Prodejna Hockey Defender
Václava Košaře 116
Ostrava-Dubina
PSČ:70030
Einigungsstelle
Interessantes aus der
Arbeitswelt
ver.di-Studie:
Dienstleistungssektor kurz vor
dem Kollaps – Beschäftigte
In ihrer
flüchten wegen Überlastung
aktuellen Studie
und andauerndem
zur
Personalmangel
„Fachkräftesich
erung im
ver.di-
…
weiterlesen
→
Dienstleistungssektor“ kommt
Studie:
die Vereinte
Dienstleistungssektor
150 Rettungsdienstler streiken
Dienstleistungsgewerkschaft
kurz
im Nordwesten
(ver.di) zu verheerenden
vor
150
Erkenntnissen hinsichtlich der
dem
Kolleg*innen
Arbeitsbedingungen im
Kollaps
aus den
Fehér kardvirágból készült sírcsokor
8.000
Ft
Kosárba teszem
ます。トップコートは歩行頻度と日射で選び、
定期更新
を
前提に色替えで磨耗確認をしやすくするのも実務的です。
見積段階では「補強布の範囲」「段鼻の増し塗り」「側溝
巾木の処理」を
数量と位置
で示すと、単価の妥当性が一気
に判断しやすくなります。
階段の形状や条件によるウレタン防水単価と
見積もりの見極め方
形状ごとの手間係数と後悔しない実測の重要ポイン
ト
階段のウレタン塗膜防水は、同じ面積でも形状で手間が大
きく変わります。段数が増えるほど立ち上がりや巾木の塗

---

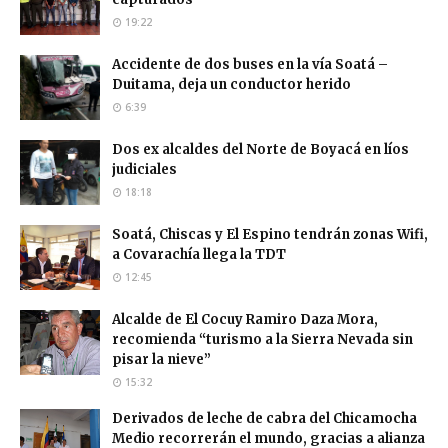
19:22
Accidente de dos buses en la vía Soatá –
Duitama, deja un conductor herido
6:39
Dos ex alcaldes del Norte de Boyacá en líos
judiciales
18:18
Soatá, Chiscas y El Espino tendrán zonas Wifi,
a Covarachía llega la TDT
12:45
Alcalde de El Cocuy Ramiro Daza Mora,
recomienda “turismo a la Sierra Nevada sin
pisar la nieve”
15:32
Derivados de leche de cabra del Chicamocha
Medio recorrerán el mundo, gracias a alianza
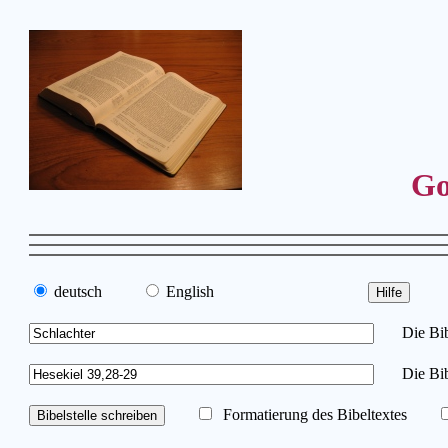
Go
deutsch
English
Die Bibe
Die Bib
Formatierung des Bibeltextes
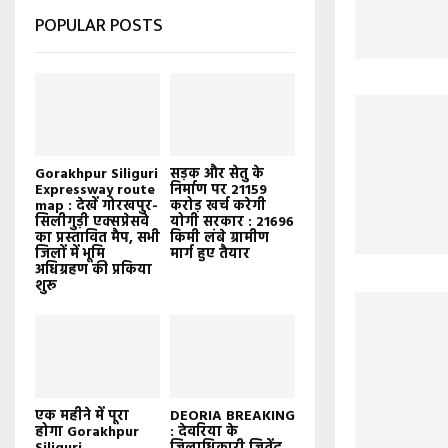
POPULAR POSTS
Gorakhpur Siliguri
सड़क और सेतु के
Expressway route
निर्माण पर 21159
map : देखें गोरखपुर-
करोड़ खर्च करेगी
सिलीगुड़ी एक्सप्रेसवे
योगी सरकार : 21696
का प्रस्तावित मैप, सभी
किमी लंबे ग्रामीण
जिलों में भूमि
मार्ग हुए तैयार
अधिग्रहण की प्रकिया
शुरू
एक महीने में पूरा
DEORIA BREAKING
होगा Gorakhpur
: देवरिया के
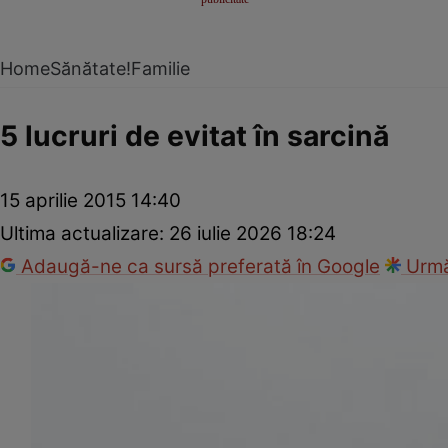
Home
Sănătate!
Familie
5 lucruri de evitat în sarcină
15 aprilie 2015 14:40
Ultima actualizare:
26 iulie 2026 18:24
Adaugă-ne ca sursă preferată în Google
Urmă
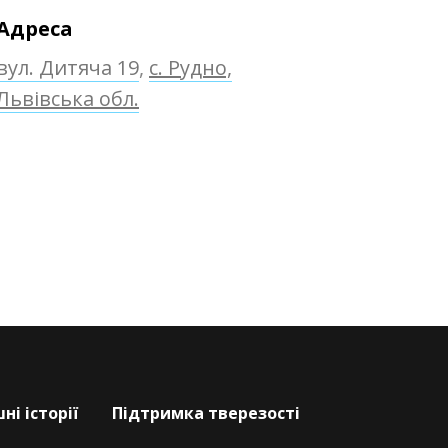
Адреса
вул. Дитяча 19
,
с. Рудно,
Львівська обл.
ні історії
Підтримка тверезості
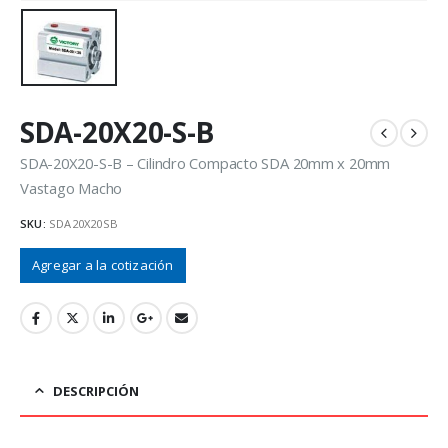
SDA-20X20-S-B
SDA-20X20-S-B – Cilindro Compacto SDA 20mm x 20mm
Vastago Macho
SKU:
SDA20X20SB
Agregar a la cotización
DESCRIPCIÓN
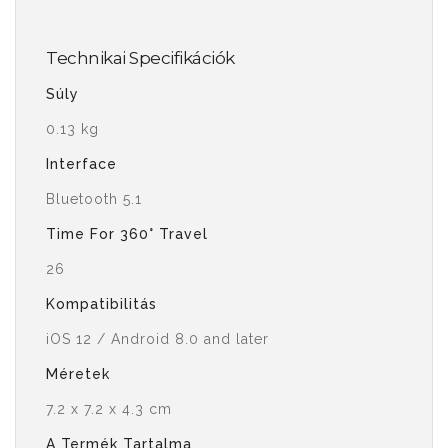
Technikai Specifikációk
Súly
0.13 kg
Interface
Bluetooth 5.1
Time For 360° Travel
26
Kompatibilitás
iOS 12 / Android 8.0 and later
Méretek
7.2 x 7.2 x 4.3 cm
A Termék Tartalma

ABOUT THIS EXERCISE →
Pull each line that includes the word "Dienstleistungssektor" out of the material above.

PROBLEM SOLUTION →
Dienstleistungssektor kurz vor
Dienstleistungssektor“ kommt
Dienstleistungssektor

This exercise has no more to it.